This post will discuss a technique to reduce the burden garbage collection pauses put on the latency of your application. As I have written couple of years ago, disabling garbage collection is not possible in JVM. But there is a clever trick that can be used to significantly reduce the length and frequency of the long pauses.
As you are aware, there are two different GC events taking place within the JVM, called minor and major collections. There is a lot of material available about what takes place during those collections, so I will not focus on describing the mechanics in detail. I will just remind that in Hotspot JVM – during minor collection, eden and survivor spaces are collected, in major collection the tenured space also gets cleaned and (possibly) compacted.
If you turn on the GC logging (-XX:+PrintGCDetails for example) then you immediately notice that the major collections are the ones you should focus. The length of a major garbage collection taking place is typically several times larger than the one cleaning young space. During a major GC there are two aspects requiring more time to complete. First and foremost, the survivors from young space are copied to old. Next, besides cleaning the unused references from the old generation, most of the GC algorithms also compact the old space, again requiring precious CPU cycles to be burnt.

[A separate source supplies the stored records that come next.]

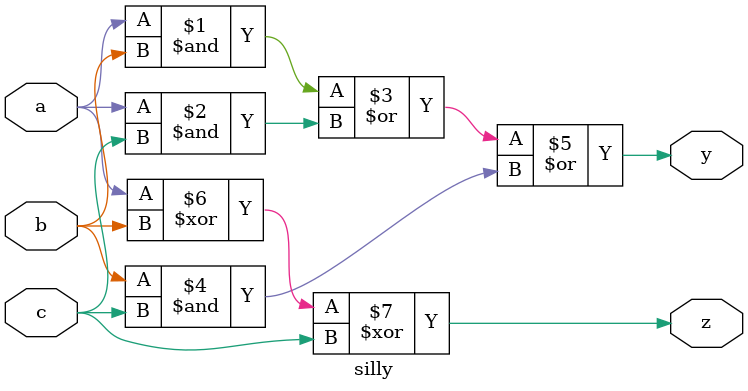
<source format=sv>
module silly (input  logic a, b, c, output logic y, z);
   
  assign y = a & b | a & c | b & c;
  assign z = (a ^ b) ^ c;

  
endmodule

</source>
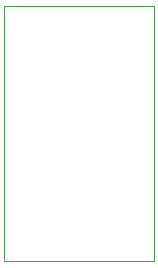
<source format=gbr>
G04 #@! TF.GenerationSoftware,KiCad,Pcbnew,(5.1.5-0-10_14)*
G04 #@! TF.CreationDate,2020-05-05T19:22:47-07:00*
G04 #@! TF.ProjectId,N64 EEPROM Breakout,4e363420-4545-4505-924f-4d2042726561,rev?*
G04 #@! TF.SameCoordinates,Original*
G04 #@! TF.FileFunction,Profile,NP*
%FSLAX46Y46*%
G04 Gerber Fmt 4.6, Leading zero omitted, Abs format (unit mm)*
G04 Created by KiCad (PCBNEW (5.1.5-0-10_14)) date 2020-05-05 19:22:47*
%MOMM*%
%LPD*%
G04 APERTURE LIST*
%ADD10C,0.050000*%
G04 APERTURE END LIST*
D10*
X137160000Y-105410000D02*
X137160000Y-127000000D01*
X149860000Y-105410000D02*
X137160000Y-105410000D01*
X149860000Y-127000000D02*
X149860000Y-105410000D01*
X137160000Y-127000000D02*
X149860000Y-127000000D01*
M02*

</source>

Having lots of objects in old space also increases the likelihood of having more references from old space to young space. This results in larger card tables, keeping track of the references and increases the length of the minor GC pauses, when these tables are checked to decide whether objects in young space are eligible for GC.
So, if we cannot turn off the garbage collection, can we make sure these lengthy major GCs run less often and the reference count from Tenured space to Young stays low?
The answer is yes. There are even some crazy configurations which have managed to get rid of the major GC altogether. Getting rid of major GC events is truly a complex exercise, but reducing the frequency of those long pauses is something every deployment can achieve.
The strategy we are looking at is limiting the number of objects which get tenured. In a typical web application for example, most of the objects created are useful only during the HttpRequest. There is and always will be shared state having longer life span, but key is in the fact that there is a very high ratio of short lived objects versus long lived shared state.
The tricky part for any deployment out there now is to understand how much elbow room to give for the short-lived objects, so that
- You can guarantee that the short lived objects do not get promoted to Tenured space
- You are not over-provisioning, increasing the cost of your infrastructure
On conceptual level, achieving this is easy. You just need to measure the amount of memory allocated for short-lived objects during the requests and multiply it with the peak load time. What you will end up is the amount of memory you would want to fit either into eden or into a single survivor space. This will allow the GC to run truly efficiently without any accidental promotions to tenured. Zooming in from the conceptual level surfaces several complex technical issues, which I will open up in the forthcoming posts.
So what to conclude from here? First and foremost – determining the perfect GC configuration for your application is a complex exercise. This is both bad and good news. Bad in regard that – it needs a lot of experiments from your side. Good in regard that – we like difficult problems and we are currently crafting experiments to investigate the domain further. Some day, not too far in the future, Plumbr is able to do it for you, saving you from boring plumbing job and allowing you to focus on the actual problem at hand.